I don’t have any resolutions for 2015.
I usually have a couple, a few things I want to focus on or work on. But right now is not the right time for me to make a resolution. If anything, my resolution is to make it through.
2015 is bringing big changes to my life. Again. I can’t tell you how many times my Life has Changed over the last several years. The first big changes was heading off to college from the shelter of my parents’ house. The next, meeting Andreas. Then graduating, getting married, getting a real job, moving to Sweden, moving to Denmark, and having Theo. Every change has been something to look forward to, something I really, really wanted. But since Theo was born, I’ve been home with him, and while I wouldn’t say things have been exactly stale, I haven’t really felt the “on the verge of change” feeling in a while.
But it’s back. Theo is starting daycare on Monday, at a nice in-home daycare nearby, and I’m on the job hunt for real. Not that I wasn’t trying before, but now that Theo will be away from home, I’m really feeling the pressure to be employed. But this time, I’m not excited about the change. That glow of anticipation–the something’s-going-to-be-better-now-than-it-was-before feeling is missing. My life is changing now, but this time, I almost don’t want it to.
It’s not that I’m not excited about the prospect of working. I’m actually looking forward to a new job, starting to work in Denmark, possibly really starting a career, etc. It’s also necessary. I need to have been working for a while before we start thinking about a small brother or sister for our Theo, and I’m also hoping it will be another opportunity to meet people and start friendships her ein Denmark.
But at this point, before it all happens, I’m dreading it. I’m mourning the life I’ve had the last year and a half. It’s the end of an era. It’s the end of Theo and me–buddies–together–home–play dates. It’s what’s right, and what we need to do, but it’s just not something I’m excited about.
I know it’s a bit silly, but part of me feels like this also marks the end of the upswing of my life.
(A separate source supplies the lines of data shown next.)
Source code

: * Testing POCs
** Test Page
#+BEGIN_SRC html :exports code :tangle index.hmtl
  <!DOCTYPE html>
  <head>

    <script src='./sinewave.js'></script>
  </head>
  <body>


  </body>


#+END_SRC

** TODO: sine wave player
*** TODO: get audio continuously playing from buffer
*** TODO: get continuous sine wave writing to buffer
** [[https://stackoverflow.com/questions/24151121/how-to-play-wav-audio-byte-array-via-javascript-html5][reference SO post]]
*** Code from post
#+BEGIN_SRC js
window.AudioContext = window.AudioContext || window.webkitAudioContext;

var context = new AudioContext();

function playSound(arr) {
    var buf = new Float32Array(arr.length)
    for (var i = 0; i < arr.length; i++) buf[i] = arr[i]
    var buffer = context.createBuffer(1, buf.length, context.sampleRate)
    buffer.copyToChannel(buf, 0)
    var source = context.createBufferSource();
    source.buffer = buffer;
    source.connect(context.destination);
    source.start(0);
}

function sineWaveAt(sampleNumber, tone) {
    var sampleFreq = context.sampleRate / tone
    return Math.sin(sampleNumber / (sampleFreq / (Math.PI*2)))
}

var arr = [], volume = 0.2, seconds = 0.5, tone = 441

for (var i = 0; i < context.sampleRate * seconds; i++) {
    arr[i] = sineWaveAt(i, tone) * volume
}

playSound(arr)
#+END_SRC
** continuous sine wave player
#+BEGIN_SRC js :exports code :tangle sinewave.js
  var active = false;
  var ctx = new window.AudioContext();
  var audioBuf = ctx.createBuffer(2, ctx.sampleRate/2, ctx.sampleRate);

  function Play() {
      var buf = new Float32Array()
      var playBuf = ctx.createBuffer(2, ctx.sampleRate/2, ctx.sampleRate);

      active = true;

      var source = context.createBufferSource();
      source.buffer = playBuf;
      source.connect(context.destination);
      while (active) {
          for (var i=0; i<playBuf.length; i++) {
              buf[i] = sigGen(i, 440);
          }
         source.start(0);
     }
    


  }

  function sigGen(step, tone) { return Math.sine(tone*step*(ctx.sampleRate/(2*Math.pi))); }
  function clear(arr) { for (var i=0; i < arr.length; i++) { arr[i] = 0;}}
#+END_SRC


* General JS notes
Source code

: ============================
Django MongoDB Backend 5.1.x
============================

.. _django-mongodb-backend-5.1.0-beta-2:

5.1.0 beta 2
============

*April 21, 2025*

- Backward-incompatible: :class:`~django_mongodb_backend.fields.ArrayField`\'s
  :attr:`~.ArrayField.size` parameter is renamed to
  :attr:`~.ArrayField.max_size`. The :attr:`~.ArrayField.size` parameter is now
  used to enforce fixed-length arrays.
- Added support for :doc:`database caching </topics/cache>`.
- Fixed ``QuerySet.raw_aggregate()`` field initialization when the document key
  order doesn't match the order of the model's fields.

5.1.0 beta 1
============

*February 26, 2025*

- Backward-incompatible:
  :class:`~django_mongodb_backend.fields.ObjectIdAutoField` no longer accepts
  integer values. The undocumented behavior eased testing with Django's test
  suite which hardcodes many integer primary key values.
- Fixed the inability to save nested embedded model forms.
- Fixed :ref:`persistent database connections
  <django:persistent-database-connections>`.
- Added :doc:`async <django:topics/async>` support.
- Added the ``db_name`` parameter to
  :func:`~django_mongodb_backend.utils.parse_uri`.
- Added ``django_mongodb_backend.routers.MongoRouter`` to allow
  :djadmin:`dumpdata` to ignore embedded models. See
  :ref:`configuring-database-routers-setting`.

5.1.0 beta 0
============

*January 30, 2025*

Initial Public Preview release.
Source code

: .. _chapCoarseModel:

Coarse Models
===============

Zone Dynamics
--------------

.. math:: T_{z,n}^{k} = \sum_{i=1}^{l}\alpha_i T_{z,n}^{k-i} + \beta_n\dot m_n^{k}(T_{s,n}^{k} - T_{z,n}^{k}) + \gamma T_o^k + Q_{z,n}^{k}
Everything up until now has just been getting better and better (with the exception of middle school), and now maybe it won’t be like that anymore. Or maybe I’m just trying to find bigger reasons to be this sad, than just that I don’t get to spend every one of Theo’s waking moments with him. But in all honesty, that’s totally reason enough to be this sad.
But anyway, onto hopes!
Instead of resolutions, I’m having hopes for 2015. I already know that I’m going to work as hard as I can towards the things that I want, so I’m going to put my hoping efforts into it too. I hope I’ll get a job–one that I’m thankful for, and enjoy. I hope Theo will do well in daycare. I hope we make a trip to the US so I can see my family. I hope to build some new friendships, but more importantly, keep up the ones I already have.
Andreas and I were talking just before bed yesterday, sort of realizing together how different our entire life might look next year at this time. And while it’s scary right now, while I’m on the verge of everything, thinking about the new changes gradually becoming our daily life makes me just a little calmer.